Gutschenritter: There were times when heads butted. We are all leaders and decision makers, which can cause tension when the decisions don't match. But we learned that we were all dependent on each other — an aspect that cut the tension and forced resolution. The main thing causing tension was deciding to do a lot of miles in a day to get to a town. But we always had to accept the group's vote and not complain. We are also all very laid-back and easy going, so conflict never lasted.

At Home: Even in such tight quarters as canoes?

Gutschenritter: If the tight quarters did anything, it made us better friends. The quarters weren't that tight anyway. We were paired into 17-foot canoes, but we could chat with each other all day or not talk at all. No one forced conversation. We went through a lot of riddles and jokes.

At Home: How does the Mississippi compare to the Yampa?

Gutschenritter: It's a funny comparison. The closest thing we had to a mountain was the bluffs by Winona and LaCrosse. While high water on the Yampa can be dangerous, on the Mississippi it doesn't mean much, other than the fact that it might be harder to find a campsite. And, with high water, it was fun to paddle straight through the dams instead of going through the locks.

At Home: How was the actual paddling?

Gutschenritter: Industrial traffic was heavy. Two lines of buoys define a channel for barges going up- and downriver. Also, the river goes through several lakes up north, which were hard to cross due to high winds and whitecaps. Often, we'd have to hug a shore to block wind, adding miles.

At Home: How about the landscape?

Gutschenritter: The river had varying shorelines. At some points, there would be gorgeous fall colors covering bluffs.
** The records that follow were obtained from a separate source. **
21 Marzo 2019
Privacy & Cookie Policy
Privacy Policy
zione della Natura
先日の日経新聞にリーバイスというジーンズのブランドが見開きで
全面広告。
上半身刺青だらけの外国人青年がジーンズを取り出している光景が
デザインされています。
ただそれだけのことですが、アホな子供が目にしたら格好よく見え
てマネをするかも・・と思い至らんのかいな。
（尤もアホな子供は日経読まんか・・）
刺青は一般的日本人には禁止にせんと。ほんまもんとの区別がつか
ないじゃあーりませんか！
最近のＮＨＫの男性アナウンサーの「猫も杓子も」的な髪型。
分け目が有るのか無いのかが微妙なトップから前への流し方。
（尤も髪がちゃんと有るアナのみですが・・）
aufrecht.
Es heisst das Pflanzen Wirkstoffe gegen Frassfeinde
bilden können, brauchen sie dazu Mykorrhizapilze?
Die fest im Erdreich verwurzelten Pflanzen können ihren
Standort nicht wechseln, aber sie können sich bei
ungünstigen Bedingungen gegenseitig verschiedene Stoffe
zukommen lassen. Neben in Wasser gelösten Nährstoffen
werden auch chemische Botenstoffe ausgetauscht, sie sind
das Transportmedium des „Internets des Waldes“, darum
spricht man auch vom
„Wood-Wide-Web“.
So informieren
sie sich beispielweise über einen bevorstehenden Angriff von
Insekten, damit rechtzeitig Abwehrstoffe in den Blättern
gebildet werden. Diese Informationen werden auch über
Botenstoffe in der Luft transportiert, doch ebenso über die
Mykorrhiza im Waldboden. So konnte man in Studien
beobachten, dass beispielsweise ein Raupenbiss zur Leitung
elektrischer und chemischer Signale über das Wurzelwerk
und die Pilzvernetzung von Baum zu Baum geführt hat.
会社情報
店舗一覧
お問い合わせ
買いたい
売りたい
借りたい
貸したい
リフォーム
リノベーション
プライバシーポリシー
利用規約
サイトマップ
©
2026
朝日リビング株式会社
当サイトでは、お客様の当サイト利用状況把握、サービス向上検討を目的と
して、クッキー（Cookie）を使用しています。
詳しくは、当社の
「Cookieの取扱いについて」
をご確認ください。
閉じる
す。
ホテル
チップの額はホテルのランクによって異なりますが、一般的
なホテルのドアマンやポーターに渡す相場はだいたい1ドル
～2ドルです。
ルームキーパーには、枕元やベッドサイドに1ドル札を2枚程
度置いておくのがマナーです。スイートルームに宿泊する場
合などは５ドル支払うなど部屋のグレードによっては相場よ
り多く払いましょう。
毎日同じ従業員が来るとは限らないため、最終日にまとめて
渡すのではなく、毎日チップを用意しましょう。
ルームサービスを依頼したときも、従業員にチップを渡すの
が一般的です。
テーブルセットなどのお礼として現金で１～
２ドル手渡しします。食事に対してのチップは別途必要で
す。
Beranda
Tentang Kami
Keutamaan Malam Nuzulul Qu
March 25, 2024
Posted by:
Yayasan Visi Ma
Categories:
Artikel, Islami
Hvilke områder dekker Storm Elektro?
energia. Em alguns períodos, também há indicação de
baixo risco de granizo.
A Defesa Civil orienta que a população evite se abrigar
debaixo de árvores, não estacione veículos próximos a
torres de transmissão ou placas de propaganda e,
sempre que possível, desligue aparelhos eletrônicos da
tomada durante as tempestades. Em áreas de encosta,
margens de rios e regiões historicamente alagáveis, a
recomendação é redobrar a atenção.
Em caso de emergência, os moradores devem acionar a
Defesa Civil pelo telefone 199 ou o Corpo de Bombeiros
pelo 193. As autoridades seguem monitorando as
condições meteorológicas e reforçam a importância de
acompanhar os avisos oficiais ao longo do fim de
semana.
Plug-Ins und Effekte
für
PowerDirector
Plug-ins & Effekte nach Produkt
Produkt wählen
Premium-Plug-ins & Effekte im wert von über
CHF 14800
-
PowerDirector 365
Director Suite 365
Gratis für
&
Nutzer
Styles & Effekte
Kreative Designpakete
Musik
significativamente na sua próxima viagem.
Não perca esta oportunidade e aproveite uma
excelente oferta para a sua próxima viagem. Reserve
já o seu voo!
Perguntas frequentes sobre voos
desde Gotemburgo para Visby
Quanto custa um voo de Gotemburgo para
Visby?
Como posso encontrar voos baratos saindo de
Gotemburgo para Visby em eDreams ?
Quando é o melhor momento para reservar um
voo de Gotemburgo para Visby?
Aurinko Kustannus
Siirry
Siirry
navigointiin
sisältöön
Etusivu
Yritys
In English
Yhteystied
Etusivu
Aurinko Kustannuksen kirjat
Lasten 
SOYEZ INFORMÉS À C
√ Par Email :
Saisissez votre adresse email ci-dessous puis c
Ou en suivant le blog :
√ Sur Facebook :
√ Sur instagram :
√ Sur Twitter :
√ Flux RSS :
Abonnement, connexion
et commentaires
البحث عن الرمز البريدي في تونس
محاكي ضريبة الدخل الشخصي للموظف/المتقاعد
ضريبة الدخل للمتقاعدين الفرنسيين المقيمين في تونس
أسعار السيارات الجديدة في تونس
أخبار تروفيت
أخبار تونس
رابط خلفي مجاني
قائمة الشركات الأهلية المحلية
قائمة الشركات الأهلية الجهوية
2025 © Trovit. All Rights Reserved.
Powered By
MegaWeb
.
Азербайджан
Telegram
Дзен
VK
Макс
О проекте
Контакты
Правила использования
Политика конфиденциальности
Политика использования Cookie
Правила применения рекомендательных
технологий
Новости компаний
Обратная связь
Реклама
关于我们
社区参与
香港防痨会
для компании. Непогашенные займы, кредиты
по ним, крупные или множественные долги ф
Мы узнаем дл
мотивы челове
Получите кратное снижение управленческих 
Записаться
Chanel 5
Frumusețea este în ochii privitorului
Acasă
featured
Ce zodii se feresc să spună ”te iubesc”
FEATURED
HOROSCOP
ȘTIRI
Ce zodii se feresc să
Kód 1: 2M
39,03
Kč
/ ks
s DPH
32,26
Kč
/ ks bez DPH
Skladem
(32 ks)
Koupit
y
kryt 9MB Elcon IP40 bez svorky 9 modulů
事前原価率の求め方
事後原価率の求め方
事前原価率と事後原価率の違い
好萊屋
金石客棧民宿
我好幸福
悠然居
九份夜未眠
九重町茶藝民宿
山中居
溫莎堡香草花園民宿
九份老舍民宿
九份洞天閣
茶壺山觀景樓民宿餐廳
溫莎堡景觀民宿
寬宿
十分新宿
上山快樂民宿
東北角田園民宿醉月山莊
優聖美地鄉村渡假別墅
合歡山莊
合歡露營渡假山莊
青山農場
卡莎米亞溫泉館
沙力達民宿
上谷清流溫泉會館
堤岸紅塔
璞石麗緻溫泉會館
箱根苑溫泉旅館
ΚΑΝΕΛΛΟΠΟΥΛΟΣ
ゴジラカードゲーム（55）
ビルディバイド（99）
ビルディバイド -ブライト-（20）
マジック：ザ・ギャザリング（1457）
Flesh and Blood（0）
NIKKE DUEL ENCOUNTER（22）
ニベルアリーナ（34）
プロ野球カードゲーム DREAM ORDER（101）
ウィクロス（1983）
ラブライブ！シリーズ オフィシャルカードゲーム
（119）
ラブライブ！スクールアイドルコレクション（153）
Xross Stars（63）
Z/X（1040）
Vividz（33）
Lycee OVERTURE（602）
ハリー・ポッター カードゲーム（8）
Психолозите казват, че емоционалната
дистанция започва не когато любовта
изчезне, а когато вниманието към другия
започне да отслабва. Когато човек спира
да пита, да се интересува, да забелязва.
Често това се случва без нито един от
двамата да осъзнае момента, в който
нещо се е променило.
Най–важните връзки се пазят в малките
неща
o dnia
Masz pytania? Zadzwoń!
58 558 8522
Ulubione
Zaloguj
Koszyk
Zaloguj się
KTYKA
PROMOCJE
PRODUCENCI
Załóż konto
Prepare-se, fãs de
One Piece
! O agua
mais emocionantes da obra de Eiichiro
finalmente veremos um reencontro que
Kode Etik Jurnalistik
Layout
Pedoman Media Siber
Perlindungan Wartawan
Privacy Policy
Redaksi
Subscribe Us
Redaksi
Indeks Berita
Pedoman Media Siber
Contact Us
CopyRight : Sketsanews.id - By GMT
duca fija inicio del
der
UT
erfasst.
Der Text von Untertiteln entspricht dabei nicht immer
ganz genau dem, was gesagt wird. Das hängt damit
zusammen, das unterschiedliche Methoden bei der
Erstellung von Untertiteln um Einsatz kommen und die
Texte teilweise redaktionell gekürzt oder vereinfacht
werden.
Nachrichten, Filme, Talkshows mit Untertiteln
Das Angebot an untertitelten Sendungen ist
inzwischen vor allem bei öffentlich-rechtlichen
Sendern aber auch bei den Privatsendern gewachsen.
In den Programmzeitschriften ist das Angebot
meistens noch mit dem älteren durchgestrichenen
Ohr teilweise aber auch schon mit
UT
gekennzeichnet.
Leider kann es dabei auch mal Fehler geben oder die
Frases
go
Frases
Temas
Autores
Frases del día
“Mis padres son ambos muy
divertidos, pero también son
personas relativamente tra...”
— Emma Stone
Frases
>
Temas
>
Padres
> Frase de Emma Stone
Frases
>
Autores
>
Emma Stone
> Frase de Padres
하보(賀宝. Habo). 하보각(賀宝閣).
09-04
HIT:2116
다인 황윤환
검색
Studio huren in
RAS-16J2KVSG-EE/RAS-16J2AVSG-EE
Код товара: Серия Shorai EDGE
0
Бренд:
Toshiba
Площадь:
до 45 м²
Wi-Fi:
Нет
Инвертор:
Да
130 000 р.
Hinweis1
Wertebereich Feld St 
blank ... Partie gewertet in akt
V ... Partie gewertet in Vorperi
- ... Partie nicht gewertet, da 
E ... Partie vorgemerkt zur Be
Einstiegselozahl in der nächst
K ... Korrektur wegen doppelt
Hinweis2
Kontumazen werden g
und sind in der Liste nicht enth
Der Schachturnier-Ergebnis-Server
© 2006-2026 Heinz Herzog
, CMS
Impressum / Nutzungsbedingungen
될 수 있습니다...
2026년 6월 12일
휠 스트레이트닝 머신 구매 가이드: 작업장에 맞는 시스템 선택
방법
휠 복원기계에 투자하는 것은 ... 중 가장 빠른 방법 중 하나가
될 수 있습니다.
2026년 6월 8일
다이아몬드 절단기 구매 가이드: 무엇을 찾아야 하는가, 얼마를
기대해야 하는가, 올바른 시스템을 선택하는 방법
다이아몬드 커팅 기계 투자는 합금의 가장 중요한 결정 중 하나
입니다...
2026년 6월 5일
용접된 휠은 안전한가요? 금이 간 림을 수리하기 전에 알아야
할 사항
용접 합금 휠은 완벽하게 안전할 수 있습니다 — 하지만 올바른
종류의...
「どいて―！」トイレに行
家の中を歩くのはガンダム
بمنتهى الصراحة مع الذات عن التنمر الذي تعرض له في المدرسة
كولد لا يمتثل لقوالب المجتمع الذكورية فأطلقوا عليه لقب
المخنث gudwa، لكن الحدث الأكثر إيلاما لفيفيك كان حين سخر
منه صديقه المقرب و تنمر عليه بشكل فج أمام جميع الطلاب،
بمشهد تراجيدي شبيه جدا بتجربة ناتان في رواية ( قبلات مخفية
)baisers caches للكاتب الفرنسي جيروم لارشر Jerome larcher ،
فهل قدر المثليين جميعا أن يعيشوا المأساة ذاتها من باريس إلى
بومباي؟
At others, there would be dilapidated buildings next to cranes swinging their mechanical arms, transferring shrapnel to a barge. Farther south, much of the landscape was boring and similar. That's when it got difficult to look forward to each morning. The river actually has chemicals getting pumped into it from factories — direct drains of yellow liquid that heats up the water by at least 20 degrees and makes it smell like absolute disappointment. We're lucky to have the Yampa.

At Home: Any close calls?

Gutschenritter: The worst was the headwinds in the middle of the trip. They were relentless. There was no way to track the canoes, with the wind throwing them every direction. It went on like that for a week straight, taking every ounce of our strength to make 30 miles a day. It was aggravating, defeating and a true test of physical and mental stamina.

Memphis during Halloween also got a little out of hand — but it was the town's fault for letting eight Huck Finns wander the streets with 32-ounce beers, excited just to be around people.

But no one flipped (though Karrie and I fell in a few times), and no one woke up in a weird place without intending to. Barge captains continually warned us that the waters were higher than they'd ever seen. Some yelled at us, some congratulated us, but most just ignored us, understanding that the river is everyone's.

At Home: Have a highlight or favorite moment?

Gutschenritter: New Orleans, the city that songs are written for. We all had the goal to make it there, and we were able to stay with some friends of Karrie's. We also paddled bracken waters spotting gators and gar and explored the French Quarter, dancing in the streets. We also got on stage at a Haiti Festival of Culture and spoke about our trip, sold shirts and collected donations.

New Orleans is the biggest small community I've ever encountered. They are real people who know what it means to be a neighbor. It was hard to leave.

At Home: What did you take home from the expedition?

Gutschenritter: Most of all, we took home a solid group of friends we didn't have before. We also became more aware of people's generosity and discovered a relieving appreciation for the natural beauty of our nation's artery. We also learned how to jointly make decisions, instead of allowing one person to take full charge; received a hands-on education about our country; and learned about business, fundraising development and the importance of organization to make things happen.